The men, not the Egyptians, but the Hebrews, the men last spoken of,
marvelled; either at the matter and manner of the feasts and entertainments of the Egyptians; or rather, at the singular honour which Joseph did to them above all others, the reason whereof they could not conceive, and therefore marvelled at it.
And he took and sent messes unto them from before him: but Benjamin's mess was five times so much as any of theirs. And they drank, and were merry with him.It was the ancient custom of Egypt and other countries in their feasts, that either all the meat, or at least some eminent parts and parcels of it, were not promiscuously set before all the guests, but peculiarly distributed by the master of the feast to the several guests, and that differently, according to his respect and affection to them, or to their several qualities. See 1 Samuel 1:5 9:22-24.

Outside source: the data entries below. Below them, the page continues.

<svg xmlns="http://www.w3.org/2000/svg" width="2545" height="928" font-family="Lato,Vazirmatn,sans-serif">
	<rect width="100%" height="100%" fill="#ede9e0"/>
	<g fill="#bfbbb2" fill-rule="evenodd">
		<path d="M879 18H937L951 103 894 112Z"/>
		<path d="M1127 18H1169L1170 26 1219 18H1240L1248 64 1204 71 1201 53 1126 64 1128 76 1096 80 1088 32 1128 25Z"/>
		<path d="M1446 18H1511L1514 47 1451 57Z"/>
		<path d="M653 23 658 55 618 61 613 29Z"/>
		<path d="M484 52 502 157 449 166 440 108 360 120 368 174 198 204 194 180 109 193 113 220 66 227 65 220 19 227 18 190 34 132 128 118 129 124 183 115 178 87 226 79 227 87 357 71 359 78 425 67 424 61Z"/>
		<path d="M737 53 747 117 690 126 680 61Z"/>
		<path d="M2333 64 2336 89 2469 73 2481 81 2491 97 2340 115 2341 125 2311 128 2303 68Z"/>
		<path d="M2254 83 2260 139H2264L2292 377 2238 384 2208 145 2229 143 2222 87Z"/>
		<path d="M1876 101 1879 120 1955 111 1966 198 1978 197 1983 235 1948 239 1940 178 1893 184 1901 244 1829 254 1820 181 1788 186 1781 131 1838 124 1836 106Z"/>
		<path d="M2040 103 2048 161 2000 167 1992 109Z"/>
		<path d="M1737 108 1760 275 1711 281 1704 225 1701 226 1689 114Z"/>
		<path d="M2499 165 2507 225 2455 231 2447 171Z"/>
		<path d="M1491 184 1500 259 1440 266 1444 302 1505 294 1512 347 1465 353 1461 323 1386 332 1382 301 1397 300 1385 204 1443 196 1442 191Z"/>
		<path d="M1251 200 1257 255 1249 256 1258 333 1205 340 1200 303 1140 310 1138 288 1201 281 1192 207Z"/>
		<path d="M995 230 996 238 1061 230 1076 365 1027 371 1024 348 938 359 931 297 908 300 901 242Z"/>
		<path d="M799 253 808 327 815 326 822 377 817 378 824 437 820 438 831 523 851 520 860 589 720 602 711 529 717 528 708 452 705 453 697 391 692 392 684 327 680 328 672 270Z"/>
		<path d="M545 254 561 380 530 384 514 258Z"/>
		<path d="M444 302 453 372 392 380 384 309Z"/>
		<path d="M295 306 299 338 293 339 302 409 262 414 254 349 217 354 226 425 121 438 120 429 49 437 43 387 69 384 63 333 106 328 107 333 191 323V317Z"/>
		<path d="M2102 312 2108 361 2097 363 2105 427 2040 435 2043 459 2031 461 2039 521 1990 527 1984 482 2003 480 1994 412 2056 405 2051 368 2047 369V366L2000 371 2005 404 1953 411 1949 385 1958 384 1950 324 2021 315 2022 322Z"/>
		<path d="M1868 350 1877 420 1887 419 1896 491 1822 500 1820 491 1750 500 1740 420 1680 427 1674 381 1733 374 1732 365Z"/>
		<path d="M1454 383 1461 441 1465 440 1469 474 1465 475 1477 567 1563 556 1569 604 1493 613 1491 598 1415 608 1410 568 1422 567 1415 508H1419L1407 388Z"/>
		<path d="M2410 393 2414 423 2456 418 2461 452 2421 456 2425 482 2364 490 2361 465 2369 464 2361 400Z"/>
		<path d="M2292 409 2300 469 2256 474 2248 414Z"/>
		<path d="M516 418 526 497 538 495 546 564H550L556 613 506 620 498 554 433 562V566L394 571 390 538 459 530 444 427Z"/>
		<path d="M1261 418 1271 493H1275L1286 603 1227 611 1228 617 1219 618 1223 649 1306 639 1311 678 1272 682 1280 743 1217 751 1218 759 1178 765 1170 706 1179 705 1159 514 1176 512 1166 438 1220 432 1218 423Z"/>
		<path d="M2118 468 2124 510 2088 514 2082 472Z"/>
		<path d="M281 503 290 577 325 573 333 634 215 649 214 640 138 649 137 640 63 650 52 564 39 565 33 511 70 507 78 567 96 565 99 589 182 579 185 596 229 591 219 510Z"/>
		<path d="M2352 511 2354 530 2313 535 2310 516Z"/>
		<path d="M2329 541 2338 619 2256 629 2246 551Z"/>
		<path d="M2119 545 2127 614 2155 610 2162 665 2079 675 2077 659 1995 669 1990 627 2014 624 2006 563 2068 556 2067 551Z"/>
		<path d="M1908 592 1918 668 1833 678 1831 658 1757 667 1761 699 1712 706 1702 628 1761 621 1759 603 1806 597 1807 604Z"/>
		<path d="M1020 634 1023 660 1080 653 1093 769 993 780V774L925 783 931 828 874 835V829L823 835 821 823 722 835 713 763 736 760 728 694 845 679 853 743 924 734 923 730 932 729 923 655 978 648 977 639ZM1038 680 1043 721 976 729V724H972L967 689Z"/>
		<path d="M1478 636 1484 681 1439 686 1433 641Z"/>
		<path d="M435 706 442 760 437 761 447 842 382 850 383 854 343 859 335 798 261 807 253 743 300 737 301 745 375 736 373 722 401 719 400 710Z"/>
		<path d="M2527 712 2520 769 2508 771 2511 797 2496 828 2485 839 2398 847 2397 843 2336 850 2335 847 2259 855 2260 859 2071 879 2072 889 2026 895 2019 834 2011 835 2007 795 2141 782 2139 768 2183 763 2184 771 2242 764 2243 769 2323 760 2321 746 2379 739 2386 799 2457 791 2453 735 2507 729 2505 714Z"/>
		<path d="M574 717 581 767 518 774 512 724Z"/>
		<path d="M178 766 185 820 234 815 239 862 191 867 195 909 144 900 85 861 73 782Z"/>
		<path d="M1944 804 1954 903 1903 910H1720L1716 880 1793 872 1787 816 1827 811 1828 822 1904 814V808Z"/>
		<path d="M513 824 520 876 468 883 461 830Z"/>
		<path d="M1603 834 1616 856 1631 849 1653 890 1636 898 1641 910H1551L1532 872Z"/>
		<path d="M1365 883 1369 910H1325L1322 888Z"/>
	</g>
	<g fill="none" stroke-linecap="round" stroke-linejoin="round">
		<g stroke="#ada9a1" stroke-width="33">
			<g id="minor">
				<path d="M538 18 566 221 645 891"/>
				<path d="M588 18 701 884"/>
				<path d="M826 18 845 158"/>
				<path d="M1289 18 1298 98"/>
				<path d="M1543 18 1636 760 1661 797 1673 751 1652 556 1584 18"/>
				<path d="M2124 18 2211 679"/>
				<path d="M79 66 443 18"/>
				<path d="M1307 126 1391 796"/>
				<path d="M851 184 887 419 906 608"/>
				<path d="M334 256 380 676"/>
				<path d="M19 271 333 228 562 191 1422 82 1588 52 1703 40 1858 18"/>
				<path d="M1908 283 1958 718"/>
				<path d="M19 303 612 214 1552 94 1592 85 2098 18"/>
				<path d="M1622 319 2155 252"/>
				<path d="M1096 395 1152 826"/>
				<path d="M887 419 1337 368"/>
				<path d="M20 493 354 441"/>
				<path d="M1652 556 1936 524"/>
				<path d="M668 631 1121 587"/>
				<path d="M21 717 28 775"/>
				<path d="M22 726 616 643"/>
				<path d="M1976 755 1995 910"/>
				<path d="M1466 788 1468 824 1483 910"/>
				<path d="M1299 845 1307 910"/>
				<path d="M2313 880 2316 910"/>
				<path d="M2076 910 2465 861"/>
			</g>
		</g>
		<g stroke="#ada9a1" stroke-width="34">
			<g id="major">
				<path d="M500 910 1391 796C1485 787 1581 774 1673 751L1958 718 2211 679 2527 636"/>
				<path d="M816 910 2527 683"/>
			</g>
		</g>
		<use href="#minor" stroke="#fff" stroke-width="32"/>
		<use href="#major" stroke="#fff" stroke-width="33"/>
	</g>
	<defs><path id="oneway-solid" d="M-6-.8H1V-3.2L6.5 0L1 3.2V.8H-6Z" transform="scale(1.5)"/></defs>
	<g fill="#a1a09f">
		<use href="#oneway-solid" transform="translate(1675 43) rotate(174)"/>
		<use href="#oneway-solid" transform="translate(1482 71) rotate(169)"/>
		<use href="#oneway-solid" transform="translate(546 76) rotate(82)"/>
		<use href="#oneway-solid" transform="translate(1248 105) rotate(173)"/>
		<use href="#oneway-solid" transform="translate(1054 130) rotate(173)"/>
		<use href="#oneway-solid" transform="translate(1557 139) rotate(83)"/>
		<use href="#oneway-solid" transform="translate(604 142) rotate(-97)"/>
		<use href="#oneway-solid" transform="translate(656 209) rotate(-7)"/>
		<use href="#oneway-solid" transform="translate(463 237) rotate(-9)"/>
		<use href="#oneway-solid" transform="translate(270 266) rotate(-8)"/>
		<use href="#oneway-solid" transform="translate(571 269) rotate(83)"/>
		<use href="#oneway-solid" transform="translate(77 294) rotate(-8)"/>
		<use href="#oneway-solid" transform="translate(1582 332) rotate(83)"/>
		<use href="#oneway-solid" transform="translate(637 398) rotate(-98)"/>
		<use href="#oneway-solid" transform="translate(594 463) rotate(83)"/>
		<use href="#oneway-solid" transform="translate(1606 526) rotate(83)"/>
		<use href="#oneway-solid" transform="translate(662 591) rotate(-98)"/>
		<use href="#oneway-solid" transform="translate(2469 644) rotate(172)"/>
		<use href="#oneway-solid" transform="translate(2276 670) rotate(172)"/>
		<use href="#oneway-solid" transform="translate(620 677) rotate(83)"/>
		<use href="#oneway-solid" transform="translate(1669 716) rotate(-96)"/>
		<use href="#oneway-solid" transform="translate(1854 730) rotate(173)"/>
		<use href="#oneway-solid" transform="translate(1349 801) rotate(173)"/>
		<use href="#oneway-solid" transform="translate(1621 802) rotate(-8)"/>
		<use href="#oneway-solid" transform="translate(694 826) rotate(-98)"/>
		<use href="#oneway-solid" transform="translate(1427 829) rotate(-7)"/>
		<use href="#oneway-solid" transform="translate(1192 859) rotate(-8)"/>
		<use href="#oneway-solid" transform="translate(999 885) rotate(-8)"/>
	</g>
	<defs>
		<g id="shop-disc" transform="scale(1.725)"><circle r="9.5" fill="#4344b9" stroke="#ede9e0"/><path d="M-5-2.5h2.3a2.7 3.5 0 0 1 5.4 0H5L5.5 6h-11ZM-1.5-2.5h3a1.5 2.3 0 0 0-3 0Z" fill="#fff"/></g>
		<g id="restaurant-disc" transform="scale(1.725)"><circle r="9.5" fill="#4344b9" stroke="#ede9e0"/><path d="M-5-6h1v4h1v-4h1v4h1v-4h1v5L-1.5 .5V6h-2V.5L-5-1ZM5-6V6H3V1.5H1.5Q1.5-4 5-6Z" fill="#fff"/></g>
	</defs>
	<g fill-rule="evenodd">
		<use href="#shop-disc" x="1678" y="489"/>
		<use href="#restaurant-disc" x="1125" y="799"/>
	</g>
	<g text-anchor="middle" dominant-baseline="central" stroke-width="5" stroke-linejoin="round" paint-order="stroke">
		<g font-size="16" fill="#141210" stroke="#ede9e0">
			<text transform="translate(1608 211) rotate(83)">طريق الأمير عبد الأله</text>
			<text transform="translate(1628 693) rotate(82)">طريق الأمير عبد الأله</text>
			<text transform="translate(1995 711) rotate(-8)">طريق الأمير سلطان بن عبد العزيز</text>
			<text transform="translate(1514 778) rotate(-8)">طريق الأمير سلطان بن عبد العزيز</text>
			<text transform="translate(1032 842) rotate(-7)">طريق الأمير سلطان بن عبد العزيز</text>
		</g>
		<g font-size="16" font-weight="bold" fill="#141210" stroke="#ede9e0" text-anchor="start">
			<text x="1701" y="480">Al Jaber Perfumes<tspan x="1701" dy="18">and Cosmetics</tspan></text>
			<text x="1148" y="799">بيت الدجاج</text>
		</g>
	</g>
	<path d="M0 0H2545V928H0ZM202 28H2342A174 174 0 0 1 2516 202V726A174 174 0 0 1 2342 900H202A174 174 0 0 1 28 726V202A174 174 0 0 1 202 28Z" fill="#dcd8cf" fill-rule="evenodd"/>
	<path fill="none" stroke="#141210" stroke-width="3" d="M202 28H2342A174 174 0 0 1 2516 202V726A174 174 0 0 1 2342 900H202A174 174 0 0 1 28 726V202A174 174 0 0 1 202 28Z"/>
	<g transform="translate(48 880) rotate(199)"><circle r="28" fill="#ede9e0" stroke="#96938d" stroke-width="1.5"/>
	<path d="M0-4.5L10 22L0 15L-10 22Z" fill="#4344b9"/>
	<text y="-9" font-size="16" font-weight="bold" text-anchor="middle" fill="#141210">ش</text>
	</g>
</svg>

Five times so much as any of theirs; partly, because of his nearer relation and dearer affection to him; and partly, to observe whether this would raise that envy in them towards him, which was the occasion of their malicious enterprise against himself, that he might accordingly provide for his security.
Were merry: the Hebrew word oft signifies to be drunk, but ofttimes it is only to drink liberally, though not to drunkenness, as may appear from Song of Solomon 5:1 Haggai 1:6 John 2:10.